Opdracht
In welk dialoogvenster geeft u volgens de handleiding voor Dreamweaver CS3 de gegevens op voordat u op OK klikt?

Uitgehaalde tekst
----------
Operation Manual
DREAMWEAVER CS3
Handboek
61
5 Voer de URL in die gebruikers in de browser moeten typen om uw webtoepassing te openen, maar voeg geen
bestandsnaam toe.
Stel dat de URL van uw toepassing www.macromedia.com/mijncooletoepassing/start.jsp is. In dat geval voert u het
volgende URL-voorvoegsel in: www.adobe.com/mijncooletoepassing/.
6 Klik op de knop Instellingen om de toegangsgegevens op te geven.
7 Geef de gegevens op in het dialoogvenster RDS-server configureren en klik op OK.
----------
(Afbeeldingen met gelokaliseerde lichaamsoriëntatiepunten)
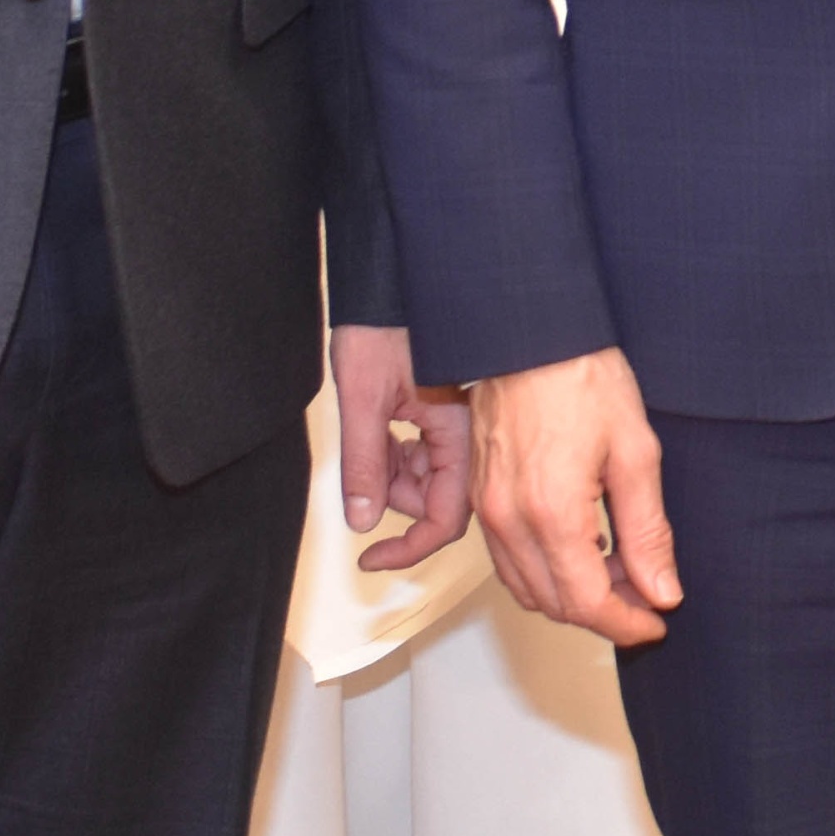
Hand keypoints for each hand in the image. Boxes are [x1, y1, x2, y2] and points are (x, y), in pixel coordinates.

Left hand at [330, 324, 476, 572]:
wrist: (393, 277)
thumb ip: (364, 463)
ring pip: (436, 479)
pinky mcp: (453, 409)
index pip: (445, 517)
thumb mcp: (362, 396)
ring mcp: (464, 420)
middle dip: (397, 498)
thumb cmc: (385, 318)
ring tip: (374, 438)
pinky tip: (388, 427)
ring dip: (399, 474)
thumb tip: (363, 519)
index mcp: (460, 427)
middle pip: (441, 500)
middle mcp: (472, 429)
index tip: (373, 558)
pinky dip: (405, 453)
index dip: (408, 547)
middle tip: (364, 475)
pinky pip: (434, 452)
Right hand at [471, 348, 682, 644]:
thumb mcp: (636, 452)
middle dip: (605, 612)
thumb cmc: (580, 377)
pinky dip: (544, 573)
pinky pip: (509, 562)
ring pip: (528, 590)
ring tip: (620, 572)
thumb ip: (648, 531)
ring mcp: (489, 512)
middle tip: (647, 595)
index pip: (587, 603)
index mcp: (552, 513)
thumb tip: (661, 588)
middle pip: (556, 605)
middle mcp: (510, 522)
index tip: (656, 622)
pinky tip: (581, 550)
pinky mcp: (482, 500)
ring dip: (572, 596)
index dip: (627, 624)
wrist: (529, 335)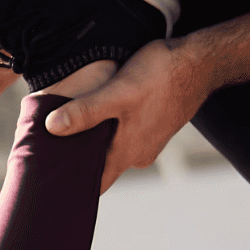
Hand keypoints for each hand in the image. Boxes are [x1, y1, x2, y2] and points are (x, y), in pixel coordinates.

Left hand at [42, 37, 212, 188]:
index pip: (94, 184)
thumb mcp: (117, 93)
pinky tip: (96, 116)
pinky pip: (124, 134)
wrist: (202, 62)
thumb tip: (51, 128)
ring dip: (93, 142)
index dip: (72, 186)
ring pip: (112, 148)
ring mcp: (148, 140)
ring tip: (65, 132)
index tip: (49, 182)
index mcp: (127, 153)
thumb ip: (85, 112)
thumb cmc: (161, 76)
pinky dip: (109, 129)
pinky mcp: (154, 124)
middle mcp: (139, 154)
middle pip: (101, 167)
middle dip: (77, 161)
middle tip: (48, 153)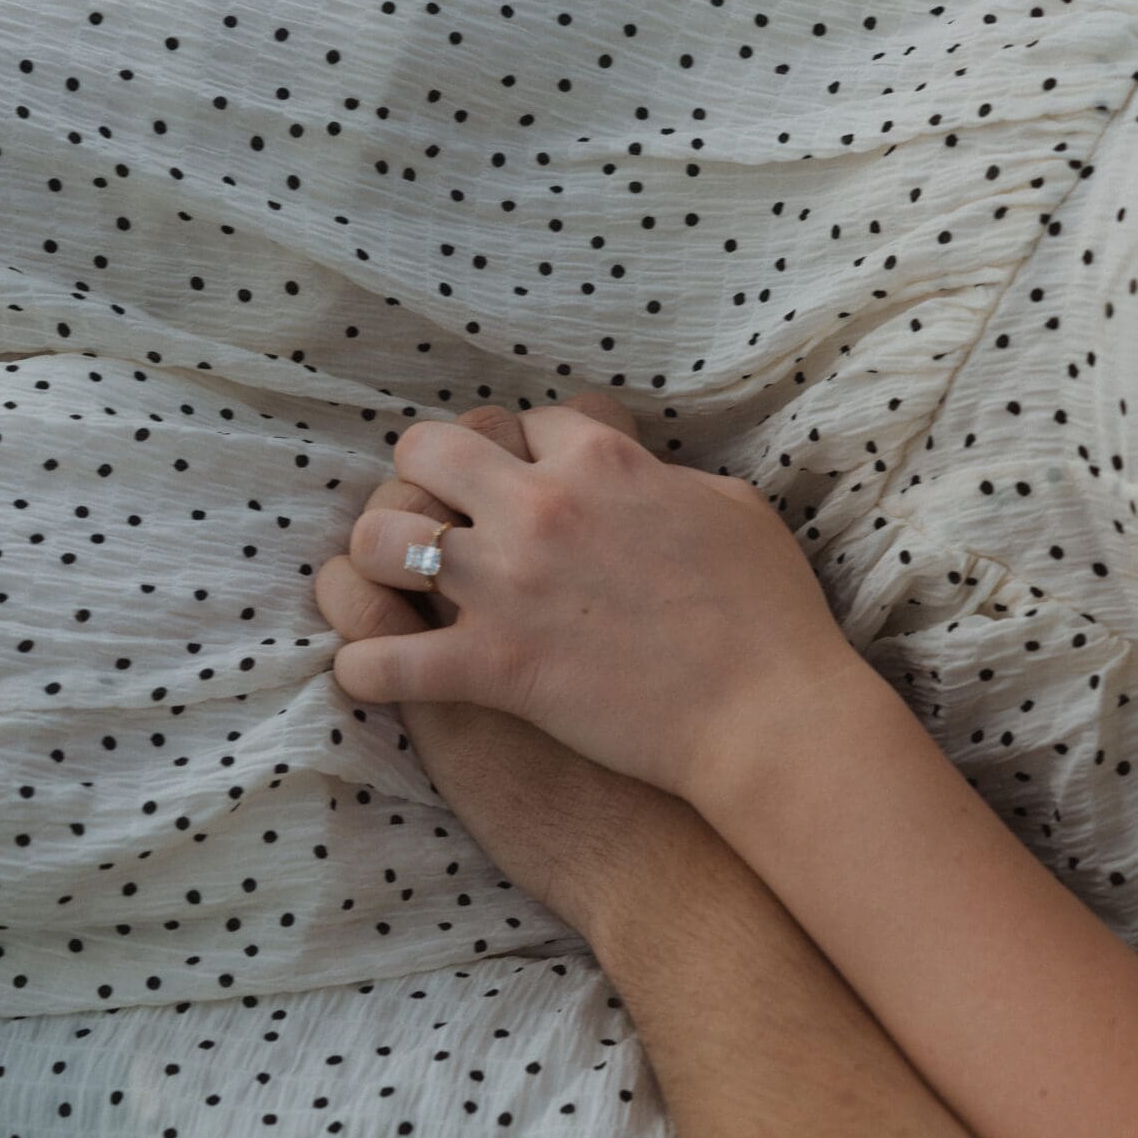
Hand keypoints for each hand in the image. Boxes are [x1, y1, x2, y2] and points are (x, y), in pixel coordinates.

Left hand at [325, 388, 852, 807]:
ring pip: (380, 540)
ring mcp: (508, 587)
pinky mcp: (493, 669)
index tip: (531, 487)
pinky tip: (373, 674)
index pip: (525, 421)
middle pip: (425, 450)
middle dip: (422, 478)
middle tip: (438, 518)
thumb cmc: (771, 615)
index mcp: (602, 460)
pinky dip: (366, 669)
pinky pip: (385, 661)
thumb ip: (663, 478)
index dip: (524, 454)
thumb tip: (635, 477)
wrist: (771, 716)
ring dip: (380, 560)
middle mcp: (540, 508)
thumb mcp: (730, 508)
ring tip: (398, 588)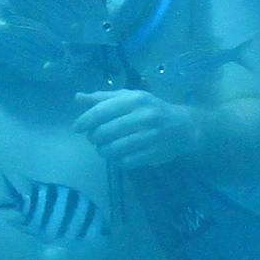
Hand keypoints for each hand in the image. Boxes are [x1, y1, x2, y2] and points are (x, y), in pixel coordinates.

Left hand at [73, 86, 198, 169]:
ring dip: (103, 151)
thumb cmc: (151, 109)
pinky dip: (117, 160)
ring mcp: (149, 137)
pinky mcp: (153, 153)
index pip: (101, 111)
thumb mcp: (130, 98)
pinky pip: (126, 161)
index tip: (76, 128)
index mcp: (135, 99)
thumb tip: (78, 98)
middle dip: (94, 137)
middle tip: (94, 138)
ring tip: (103, 148)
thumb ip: (103, 98)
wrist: (183, 126)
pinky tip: (117, 155)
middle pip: (105, 132)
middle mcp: (143, 116)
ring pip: (114, 149)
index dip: (85, 121)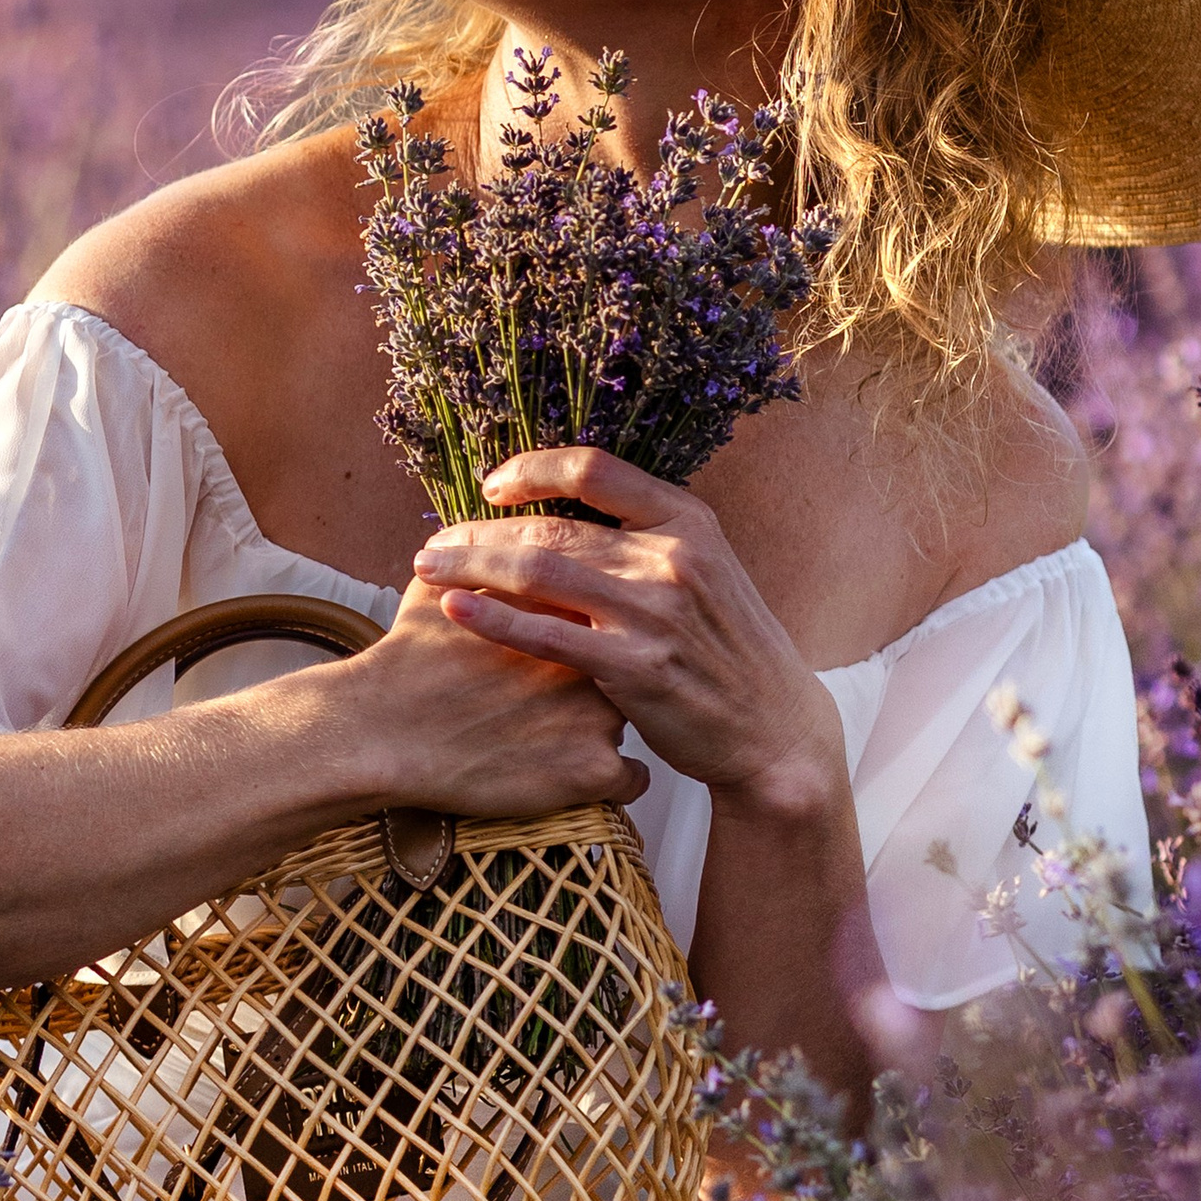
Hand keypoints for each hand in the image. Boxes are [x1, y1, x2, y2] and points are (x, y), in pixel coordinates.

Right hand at [332, 575, 647, 819]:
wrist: (383, 731)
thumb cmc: (405, 663)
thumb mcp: (438, 592)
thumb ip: (473, 563)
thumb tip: (473, 543)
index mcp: (565, 609)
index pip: (606, 614)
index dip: (588, 633)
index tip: (572, 650)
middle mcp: (596, 655)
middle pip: (627, 665)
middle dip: (606, 678)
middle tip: (559, 699)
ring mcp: (600, 714)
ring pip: (632, 720)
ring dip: (605, 728)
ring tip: (558, 739)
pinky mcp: (593, 770)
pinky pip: (632, 779)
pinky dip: (610, 780)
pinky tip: (575, 775)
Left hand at [409, 445, 843, 821]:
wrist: (772, 730)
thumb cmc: (727, 652)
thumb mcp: (707, 574)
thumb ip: (645, 543)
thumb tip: (567, 518)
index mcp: (688, 521)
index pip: (595, 470)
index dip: (534, 469)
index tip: (492, 486)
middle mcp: (672, 556)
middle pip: (553, 525)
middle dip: (482, 531)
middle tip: (435, 541)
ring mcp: (654, 612)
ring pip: (540, 571)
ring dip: (473, 565)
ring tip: (427, 567)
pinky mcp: (635, 667)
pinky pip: (547, 634)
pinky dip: (494, 618)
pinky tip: (454, 611)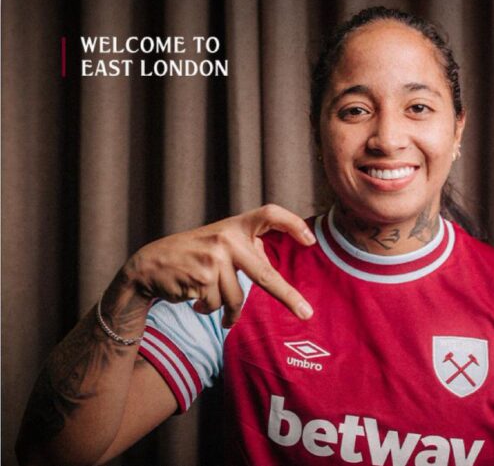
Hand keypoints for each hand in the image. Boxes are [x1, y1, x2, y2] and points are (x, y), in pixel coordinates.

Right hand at [121, 204, 315, 326]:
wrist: (147, 266)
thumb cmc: (191, 256)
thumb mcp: (218, 243)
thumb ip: (244, 248)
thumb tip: (270, 261)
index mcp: (234, 226)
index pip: (269, 213)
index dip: (292, 223)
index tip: (311, 240)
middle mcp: (226, 238)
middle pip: (265, 273)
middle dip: (287, 296)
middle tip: (306, 314)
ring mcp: (214, 258)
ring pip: (236, 298)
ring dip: (228, 312)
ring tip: (215, 308)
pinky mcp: (201, 278)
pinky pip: (216, 305)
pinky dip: (209, 310)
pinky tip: (195, 299)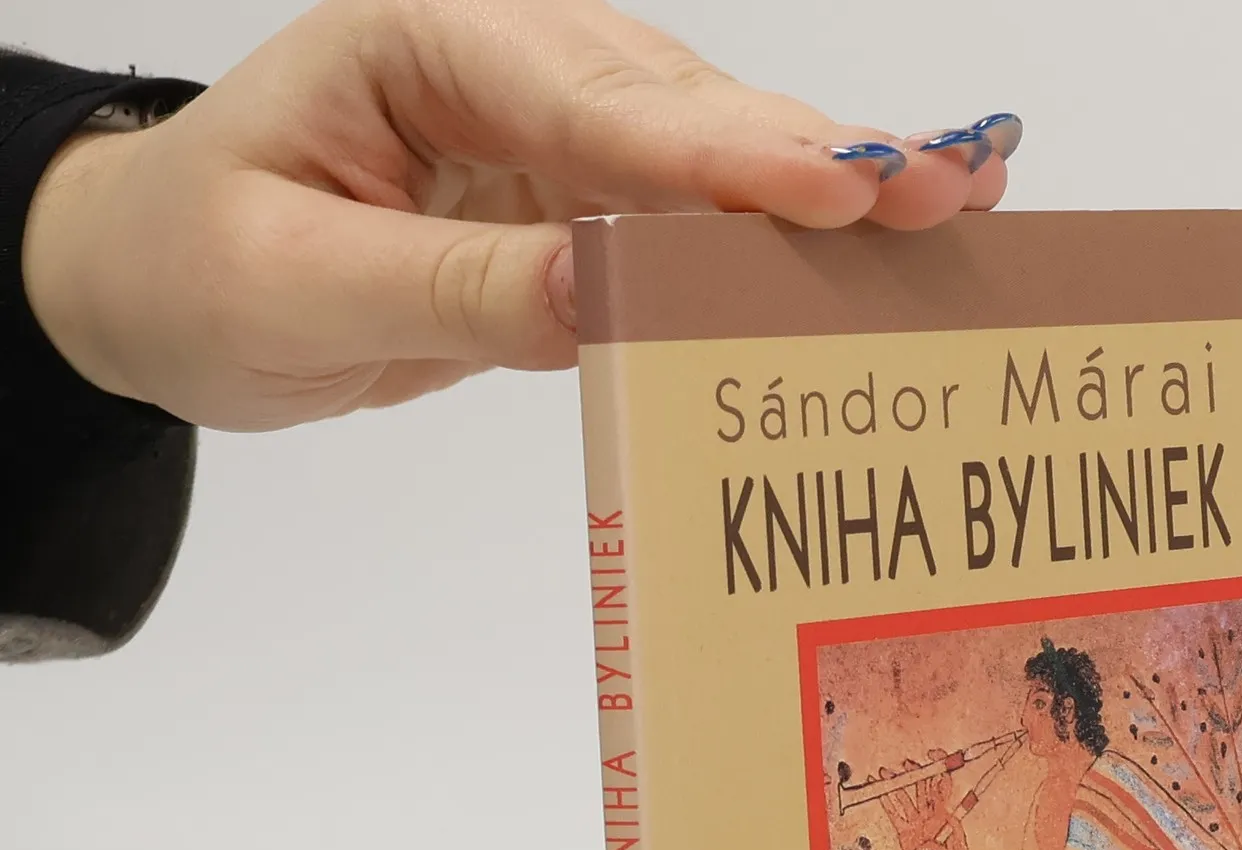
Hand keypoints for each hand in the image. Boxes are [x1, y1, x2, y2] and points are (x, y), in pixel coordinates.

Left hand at [21, 0, 1017, 429]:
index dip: (721, 152)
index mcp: (426, 44)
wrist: (166, 282)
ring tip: (960, 202)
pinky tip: (871, 244)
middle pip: (686, 112)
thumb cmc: (199, 265)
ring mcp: (556, 131)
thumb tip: (604, 298)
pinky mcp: (581, 201)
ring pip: (712, 159)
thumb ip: (454, 289)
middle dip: (821, 155)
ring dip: (829, 191)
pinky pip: (692, 224)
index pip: (592, 100)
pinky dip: (779, 246)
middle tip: (951, 185)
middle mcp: (511, 65)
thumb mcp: (296, 287)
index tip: (836, 187)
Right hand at [878, 756, 958, 849]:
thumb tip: (947, 818)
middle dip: (914, 773)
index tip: (934, 756)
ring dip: (895, 785)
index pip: (943, 785)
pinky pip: (893, 814)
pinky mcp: (904, 832)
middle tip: (906, 764)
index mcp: (944, 812)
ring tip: (884, 773)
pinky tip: (878, 790)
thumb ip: (953, 834)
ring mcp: (916, 821)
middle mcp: (929, 814)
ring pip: (904, 798)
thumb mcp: (959, 847)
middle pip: (921, 787)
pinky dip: (885, 802)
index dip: (939, 769)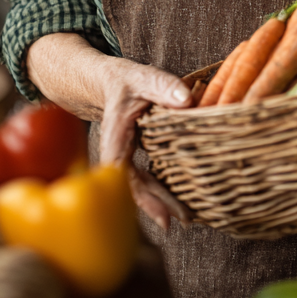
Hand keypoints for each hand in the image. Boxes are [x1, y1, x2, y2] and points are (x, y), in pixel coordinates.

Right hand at [26, 32, 193, 230]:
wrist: (109, 83)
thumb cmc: (125, 81)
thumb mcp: (142, 77)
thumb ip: (163, 86)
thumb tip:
----------
Verwacht antwoord
In het dialoogvenster RDS-server configureren.